REQUIREMENT:
Omit every picture, and retype the lines that run from the beginning of the data below through the line containing "oportunidade.", inclusive.

RECORDS:
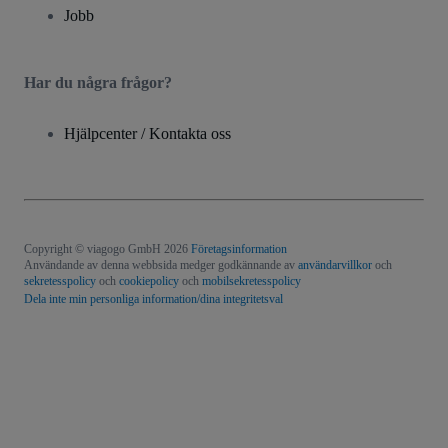
Jobb
Har du några frågor?
Hjälpcenter / Kontakta oss
Copyright © viagogo GmbH 2026
Företagsinformation
Användande av denna webbsida medger godkännande av
användarvillkor
och
sekretesspolicy
och
cookiepolicy
och
mobilsekretesspolicy
Dela inte min personliga information/dina integritetsval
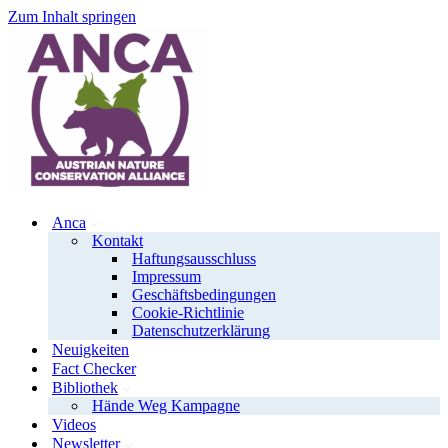
Zum Inhalt springen
Anca
Kontakt
Haftungsausschluss
Impressum
Geschäftsbedingungen
Cookie-Richtlinie
Datenschutzerklärung
Neuigkeiten
Fact Checker
Bibliothek
Hände Weg Kampagne
Videos
Newsletter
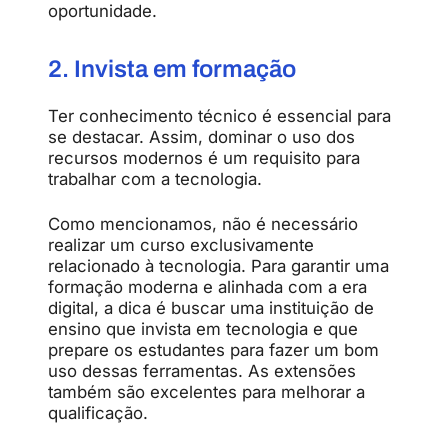
oportunidade.
2. Invista em formação
Ter conhecimento técnico é essencial para
se destacar. Assim, dominar o uso dos
recursos modernos é um requisito para
trabalhar com a tecnologia.
Como mencionamos, não é necessário
realizar um curso exclusivamente
relacionado à tecnologia. Para garantir uma
formação moderna e alinhada com a era
digital, a dica é buscar uma instituição de
ensino que invista em tecnologia e que
prepare os estudantes para fazer um bom
uso dessas ferramentas. As extensões
também são excelentes para melhorar a
qualificação.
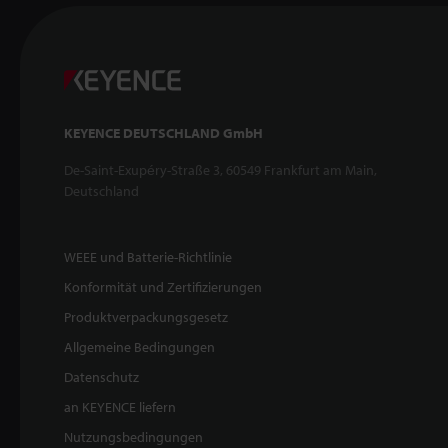
KEYENCE DEUTSCHLAND GmbH
De-Saint-Exupéry-Straße 3, 60549 Frankfurt am Main,
Deutschland
WEEE und Batterie-Richtlinie
Konformität und Zertifizierungen
Produktverpackungsgesetz
Allgemeine Bedingungen
Datenschutz
an KEYENCE liefern
Nutzungsbedingungen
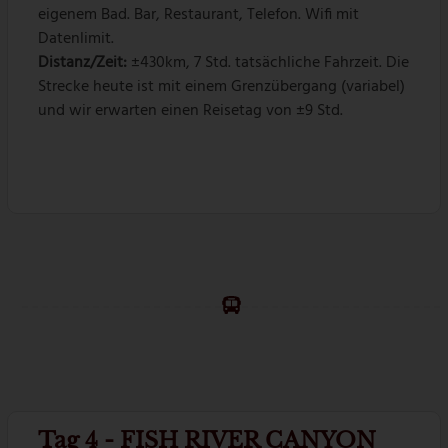
eigenem Bad. Bar, Restaurant, Telefon. Wifi mit
Datenlimit.
Distanz/Zeit:
±430km, 7 Std. tatsächliche Fahrzeit. Die
Strecke heute ist mit einem Grenzübergang (variabel)
und wir erwarten einen Reisetag von ±9 Std.
Tag 4 - FISH RIVER CANYON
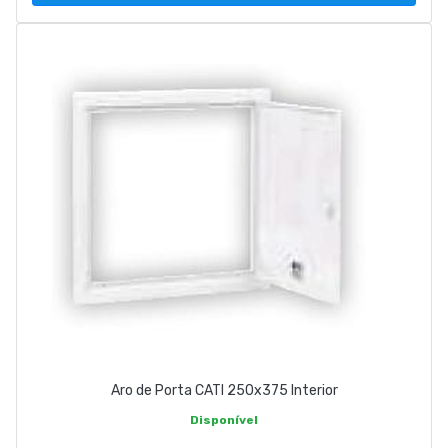
Aro de Porta CATI 250x375 Interior
Disponível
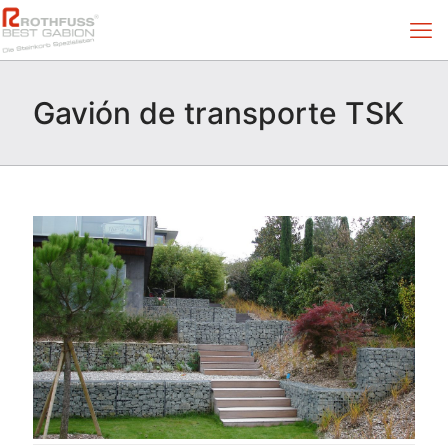
Gavión de transporte TSK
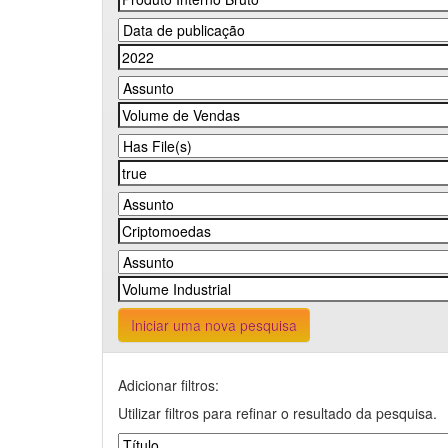
Iniciar uma nova pesquisa
Adicionar filtros:
Utilizar filtros para refinar o resultado da pesquisa.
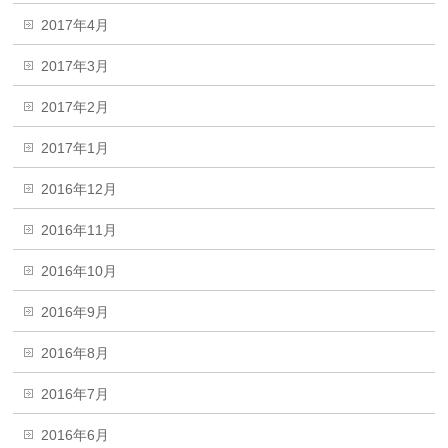
2017年4月
2017年3月
2017年2月
2017年1月
2016年12月
2016年11月
2016年10月
2016年9月
2016年8月
2016年7月
2016年6月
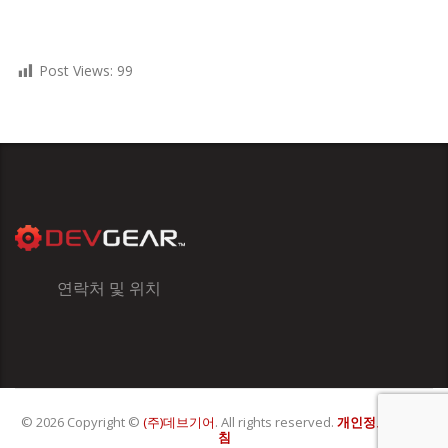
Post Views:
99
연락처 및 위치
© 2026 Copyright ©
(주)데브기어
. All rights reserved.
개인정보처리방
침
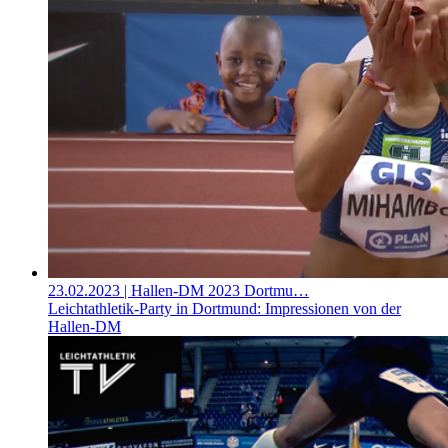
23.02.2023
| Hallen-DM 2023 Dortmu…
Leichtathletik-Party in Dortmund: Impressionen von der
Hallen-DM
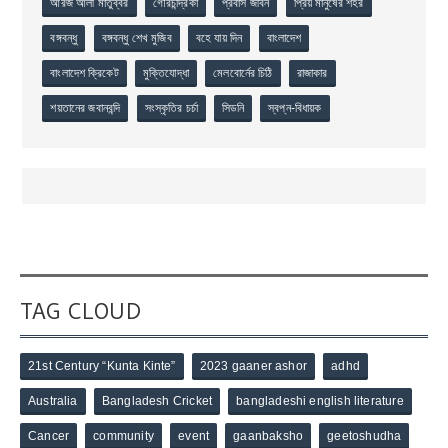
আরজ আলী মাতুব্বর
গৌরচন্দ্রিকা
প্রবাস জীবন
প্রিয় মানুষের শহর
বঙ্গবন্ধু
বঙ্গবন্ধু শেখ মুজিব
বহে যায় দিন
বাংলাদেশ
বাংলাদেশ ক্রিকেট
মুক্তিযোদ্ধা
মেলবোর্নের চিঠি
রাজাকার
শয়তানের জবানবন্দি
সংস্কৃতির চর্চা
সিডনি
স্বপ্ন-বিধায়ক
TAG CLOUD
21st Century “Kunta Kinte”
2023 gaaner ashor
adhd
Australia
Bangladesh Cricket
bangladeshi english literature
Cancer
community
event
gaanbaksho
geetoshudha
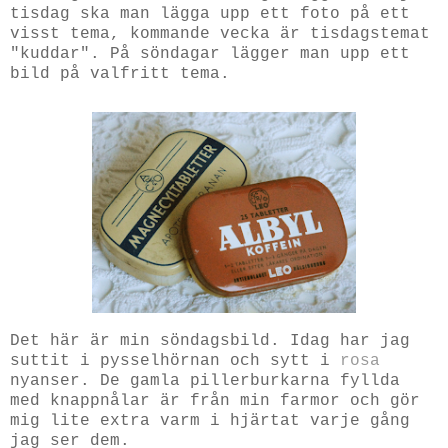
tisdag ska man lägga upp ett foto på ett
visst tema, kommande vecka är tisdagstemat
"kuddar". På söndagar lägger man upp ett
bild på valfritt tema.
Det här är min söndagsbild. Idag har jag
suttit i pysselhörnan och sytt i
rosa
nyanser. De gamla pillerburkarna fyllda
med knappnålar är från min farmor och gör
mig lite extra varm i hjärtat varje gång
jag ser dem.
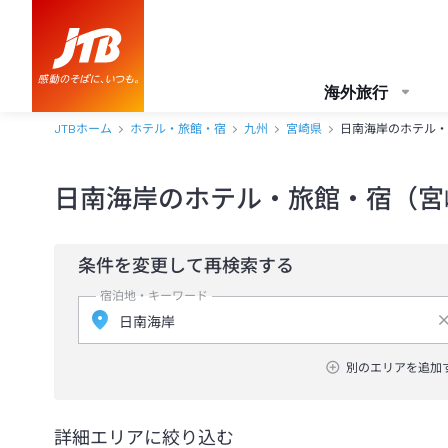
海外旅行
JTBホーム
ホテル・旅館・宿
九州
宮崎県
日南海岸のホテル・
日南海岸のホテル・旅館・宿（宮
条件を変更して再検索する
宿泊地・キーワード
別のエリアを追加
詳細エリアに絞り込む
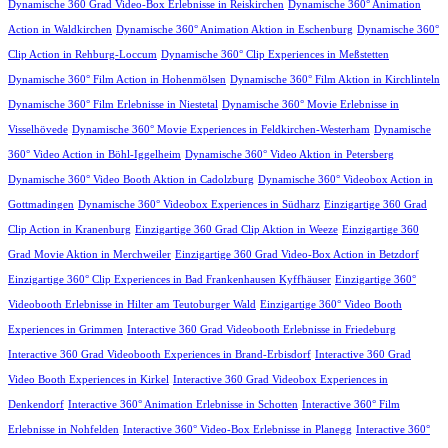
Dynamische 360 Grad Video-Box Erlebnisse in Reiskirchen
Dynamische 360° Animation
Action in Waldkirchen
Dynamische 360° Animation Aktion in Eschenburg
Dynamische 360°
Clip Action in Rehburg-Loccum
Dynamische 360° Clip Experiences in Meßstetten
Dynamische 360° Film Action in Hohenmölsen
Dynamische 360° Film Aktion in Kirchlinteln
Dynamische 360° Film Erlebnisse in Niestetal
Dynamische 360° Movie Erlebnisse in
Visselhövede
Dynamische 360° Movie Experiences in Feldkirchen-Westerham
Dynamische
360° Video Action in Böhl-Iggelheim
Dynamische 360° Video Aktion in Petersberg
Dynamische 360° Video Booth Aktion in Cadolzburg
Dynamische 360° Videobox Action in
Gottmadingen
Dynamische 360° Videobox Experiences in Südharz
Einzigartige 360 Grad
Clip Action in Kranenburg
Einzigartige 360 Grad Clip Aktion in Weeze
Einzigartige 360
Grad Movie Aktion in Merchweiler
Einzigartige 360 Grad Video-Box Action in Betzdorf
Einzigartige 360° Clip Experiences in Bad Frankenhausen Kyffhäuser
Einzigartige 360°
Videobooth Erlebnisse in Hilter am Teutoburger Wald
Einzigartige 360° Video Booth
Experiences in Grimmen
Interactive 360 Grad Videobooth Erlebnisse in Friedeburg
Interactive 360 Grad Videobooth Experiences in Brand-Erbisdorf
Interactive 360 Grad
Video Booth Experiences in Kirkel
Interactive 360 Grad Videobox Experiences in
Denkendorf
Interactive 360° Animation Erlebnisse in Schotten
Interactive 360° Film
Erlebnisse in Nohfelden
Interactive 360° Video-Box Erlebnisse in Planegg
Interactive 360°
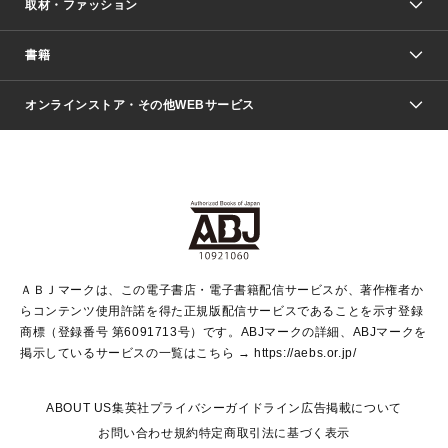
取材・ファッション
少年マンガ
週刊少年ジャンプ
書籍
ファッション・美容
青年マンガ
ジャンプSQ.
Seventeen
週刊ヤングジャンプ
オンラインストア・その他WEBサービス
文芸・文庫・総合
芸能・情報・スポーツ
少女マンガ
Vジャンプ
non-no Web
ヤングジャンプ定期購読デジタル
すばる
Myojo
オンラインストア
りぼん
学芸・ノンフィクション・新書
最強ジャンプ
女性マンガ
@BAILA
ヤンジャン＋
小説すばる
週プレNEWS
マーガレット
集英社OTOコンテンツ
集英社 学芸編集部
少年ジャンプ＋
その他WEBサービス
クッキー
ライトノベル・ノベライズ
MAQUIA ONLINE
となりのヤングジャンプ
集英社 文芸ステーション
週プレ グラジャパ！
別冊マーガレット
SHUEISHA MANGA-ART HERITAGE
集英社 ビジネス書
ゼブラック
ココハナ
SHUEISHA ADNAVI
SPUR.JP
集英社Webマガジン Cobalt
グランドジャンプ
web 集英社文庫
キッズ
web Sportiva
マンガMee
ジャンプキャラクターズストア
集英社新書
ジャンプルーキー！
月刊オフィスユー
ＡＢＪマークは、この電子書店・電子書籍配信サービスが、著作権者か
EDITOR'S LAB
LEE
集英社オレンジ文庫
ウルトラジャンプ
青春と読書
パラスポ＋！
らコンテンツ使用許諾を得た正規版配信サービスであることを示す登録
集英社みらい文庫
リマコミ＋
HAPPY PLUS STORE
集英社新書プラス
ジャンプTOON
商標（登録番号 第6091713号）です。ABJマークの詳細、ABJマークを
Marisol
シフォン文庫
アジア人物史
S-KIDS.LAND
マンガMeets
掲示しているサービスの一覧はこちら →
https://aebs.or.jp/
shueisha vox
よみタイ
S-MANGA
Web éclat
ダッシュエックス文庫
LEEマルシェ
kotoba
集英社ジャンプリミックス
ABOUT US
集英社プライバシーガイドライン
広告掲載について
T JAPAN:The New York Times Style Magazine
JUMP j BOOKS
お問い合わせ
規約
特定商取引法に基づく表示
SHOP Marisol
e!集英社
集英社コミック文庫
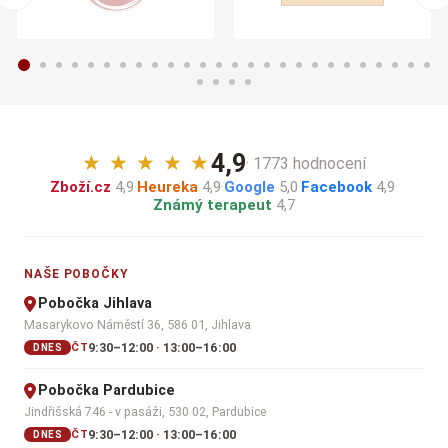
4,9
★
★
★
★
★
· 1773 hodnocení
Zboží.cz
4,9
·
Heureka
4,9
·
Google
5,0
·
Facebook
4,9
·
Známý terapeut
4,7
NAŠE POBOČKY
Pobočka Jihlava
Masarykovo Náměstí 36, 586 01, Jihlava
9:30–12:00 · 13:00–16:00
ČT
DNES
Pobočka Pardubice
Jindřišská 746 - v pasáži, 530 02, Pardubice
9:30–12:00 · 13:00–16:00
ČT
DNES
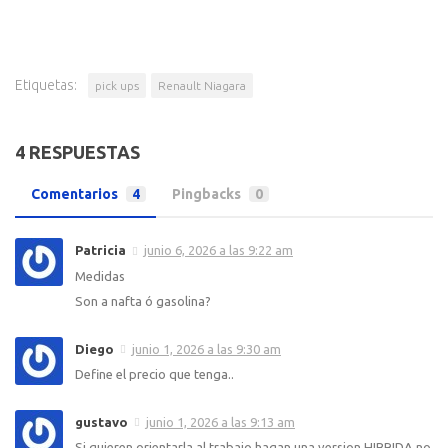
Etiquetas:
pick ups
Renault Niagara
4 RESPUESTAS
Comentarios
4
Pingbacks
0
Patricia
junio 6, 2026 a las 9:22 am
Medidas
Son a nafta ó gasolina?
Diego
junio 1, 2026 a las 9:30 am
Define el precio que tenga..
gustavo
junio 1, 2026 a las 9:13 am
Si quieren orientarla al trabajo hagan una version HIBRIDA no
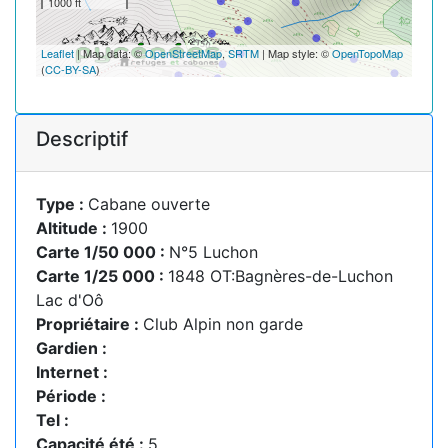
1000 ft
Leaflet
| Map data: ©
OpenStreetMap
,
SRTM
| Map style: ©
OpenTopoMap
(
CC-BY-SA
)
Descriptif
Type :
Cabane ouverte
Altitude :
1900
Carte 1/50 000 :
N°5 Luchon
Carte 1/25 000 :
1848 OT:Bagnères-de-Luchon
Lac d'Oô
Propriétaire :
Club Alpin non garde
Gardien :
Internet :
Période :
Tel :
Capacité été :
5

SOLUTION FOR THIS EXERCISE:
Jobb
Har du några frågor?
Hjälpcenter / Kontakta oss
Copyright © viagogo GmbH 2026
Företagsinformation
Användande av denna webbsida medger godkännande av
användarvillkor
och
sekretesspolicy
och
cookiepolicy
och
mobilsekretesspolicy
Dela inte min personliga information/dina integritetsval
Zum Inhalt springen
Anca
Kontakt
Haftungsausschluss
Impressum
Geschäftsbedingungen
Cookie-Richtlinie
Datenschutzerklärung
Neuigkeiten
Fact Checker
Bibliothek
Hände Weg Kampagne
Videos
Newsletter
oportunidade.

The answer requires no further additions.